Weekend Argus (Saturday Edition)
Another carrot for the ANC
THE World Bank and the International Monetary Fund have historically been objects of fear and revulsion in South Africa.
Pre-1994, the National Party government viewed them as the sinister tools of international capitalism, instruments with which to bully South Africa into making unwelcome policy changes. Post-1994, the ANC and its alliance partners, Cosatu and the SACP, have the same opinion but from a radical ideological perspective – these are evil entities engaged in economic imperialism, cunningly retarding the growth of socialist utopias by smothering them with US dollars.
Given the backstory, it was interesting to see the response this week to the announcement of a World Bank loan to the South African government of $750 million (about R11.5 billion) on extremely generous interest and repayment terms. This bonanza follows upon previous capitalist largesse of $4.3bn from the International Monetary Fund two years ago.
When the IMF loan was solicited by SA in 2020, President Cyril Ramaphosa and his finance-cluster team spent a lot of time dampening the outrage of the ANC left, trying to reassure them that despite the sellout to the IMF, the Illuminati were not about to take occupation of the Union Buildings. This time, however, it appears to be all sunshine and light on the ANC benches, with not a peep of protest. The reality of having to fill a gaping hole in the Treasury bucket has forced the governing alliance to grit its teeth and bite its tongue.
And the technocrats were positively bright-eyed and bushy-tailed. Treasury deputy director-general for asset and liability management Duncan Pieterse crowed in a statement: “Across the world, these World Bank development policy loans require governments to achieve certain policy or institutional objectives. This is a loan that acknowledges the actions the government has taken both to respond to Covid-19 and to implement its reform agenda.”
The ANC should remember that everything comes with conditions. Large infusions of World Bank and IMF bailout funds bring dependence and with dependence comes behaviour modifications.
Sometimes it’s carrot, sometimes it’s a stick.
It’s an indication of the World Bank/IMF fears of a post-Ramaphosa apocalypse that, so far, it’s all been carrot. These powerful institutions are leaning over backwards to accommodate financing requests from the SA government because they are desperate to support Ramaphosa in the face of the RET challenge.
That means applying lots of lippy to camouflage porky. Announcing the loan, the World Bank enthuses about the progress the Ramaphosa administration has made in reforming. South Africa has taken “bold steps” to mitigate the effects of the Covid-19 crisis and used it as an “opportunity to tackle structural reforms”.
Among the “major breakthroughs” have been its management of the electricity crisis, climate change and the digitalisation of social grants and health programmes. There’ve also been “promises of reform” in several other areas, including visas and water affairs.
These are desperate justifications. It’s like your bank manager offering you a massive low-interest house renovation loan based on you having raked the lawn and promising to fix a dripping tap.
It’s particularly unfortunate for the World Bank that they handed over that fat brown envelope of dosh in a particularly dismal news week. The evidence for the Ramaphosa administration’s pace-setting reform agenda was not good.
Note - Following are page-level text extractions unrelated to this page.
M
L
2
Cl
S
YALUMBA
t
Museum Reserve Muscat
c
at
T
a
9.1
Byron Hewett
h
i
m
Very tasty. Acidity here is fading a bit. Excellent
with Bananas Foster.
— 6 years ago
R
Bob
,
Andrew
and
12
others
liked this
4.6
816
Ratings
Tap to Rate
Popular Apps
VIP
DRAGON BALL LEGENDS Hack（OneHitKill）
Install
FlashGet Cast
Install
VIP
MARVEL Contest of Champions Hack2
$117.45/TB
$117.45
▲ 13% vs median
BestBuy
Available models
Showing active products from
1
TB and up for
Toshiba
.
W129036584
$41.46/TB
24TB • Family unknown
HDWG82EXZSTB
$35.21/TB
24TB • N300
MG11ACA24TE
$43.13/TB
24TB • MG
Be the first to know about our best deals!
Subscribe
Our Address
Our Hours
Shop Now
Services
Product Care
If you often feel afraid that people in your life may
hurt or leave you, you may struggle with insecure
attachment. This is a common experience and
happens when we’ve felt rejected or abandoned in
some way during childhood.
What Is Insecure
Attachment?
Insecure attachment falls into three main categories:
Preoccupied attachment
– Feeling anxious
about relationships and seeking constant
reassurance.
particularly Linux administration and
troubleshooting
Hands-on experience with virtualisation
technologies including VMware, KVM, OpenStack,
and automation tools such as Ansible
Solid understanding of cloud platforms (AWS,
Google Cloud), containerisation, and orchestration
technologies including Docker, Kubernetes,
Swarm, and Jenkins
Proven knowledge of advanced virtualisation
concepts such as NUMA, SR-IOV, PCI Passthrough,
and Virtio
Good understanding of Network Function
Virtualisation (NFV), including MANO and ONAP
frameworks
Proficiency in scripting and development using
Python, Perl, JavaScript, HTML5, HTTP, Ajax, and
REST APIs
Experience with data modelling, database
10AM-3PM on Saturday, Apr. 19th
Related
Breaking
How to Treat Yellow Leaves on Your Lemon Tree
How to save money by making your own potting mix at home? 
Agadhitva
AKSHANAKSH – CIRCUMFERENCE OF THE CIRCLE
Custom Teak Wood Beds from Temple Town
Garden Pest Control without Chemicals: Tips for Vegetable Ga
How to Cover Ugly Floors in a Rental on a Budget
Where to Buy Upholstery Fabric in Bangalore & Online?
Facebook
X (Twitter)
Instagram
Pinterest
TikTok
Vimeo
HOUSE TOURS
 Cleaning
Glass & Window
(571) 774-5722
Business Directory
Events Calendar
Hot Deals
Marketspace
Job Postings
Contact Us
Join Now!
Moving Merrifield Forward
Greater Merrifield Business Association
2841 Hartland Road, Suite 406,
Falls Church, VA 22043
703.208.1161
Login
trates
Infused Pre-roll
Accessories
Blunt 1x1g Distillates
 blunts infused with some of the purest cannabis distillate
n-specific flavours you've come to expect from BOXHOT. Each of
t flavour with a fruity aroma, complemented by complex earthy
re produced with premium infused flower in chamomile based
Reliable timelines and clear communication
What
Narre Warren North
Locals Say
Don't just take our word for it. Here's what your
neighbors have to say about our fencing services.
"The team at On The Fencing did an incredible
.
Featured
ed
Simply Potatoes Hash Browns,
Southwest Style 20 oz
The Special Investigations Unit released an interim report into the government’s administration of Covid-relief funds. The fund comprised taxpayer money, the IMF loan and substantial donations by the country’s wealthiest families and biggest businesses.
The SIU examined less than a tenth of the R152.5bn spent on Covid-related tenders. It found that R7.8bn – more than one of every two rands spent – had been stolen. Almost twothirds (62%) of the contracts scrutinised were irregular.
By the standards of the basket-case countries that they habitually come to the financial rescue of, the IMF and the World Bank may not be overly concerned at this evidence of corruption and cronyism. It should, nevertheless, be a flashing warning light.
The scale of the looting is of Zumaesque proportions but undertaken under a “clean” Ramaphosa administration. And the scandal reaches into the highest levels of his administration, including his former health minister and his former spokesperson.
Cyril was shaken, but not stirred. Both remain high-ranking ANC office bearers. No one has been prosecuted.
And while the multilateral lending institutions may be pragmatic about this being a country governed by a criminal syndicate, they should worry about the calibre of the syndicate’s leaders. This week it was the turn of Stella Ndabeni-Abrahams, minister of small business development.
Speaking in the wake of raids by EFF, Patriotic Front and ActionSA stormtroopers on employers in the hospitality sector, to intimidate them into firing Zimbabwean and other migrant workers, she was forthright in backing the Labour Department’s “mega blitz” to ensure businesses are following employment protocols to the letter.
“As a government, we have a responsibility to enforce regulatory compliance in the SMME sector and close businesses that are trading illegally,” says Ndabeni-Abrahams.
Judging by the level of ANC economic insight displayed in this key portfolio, the World Bank and IMF may face some delays on their loan repayments. Or perhaps they’ll move from carrot to stick.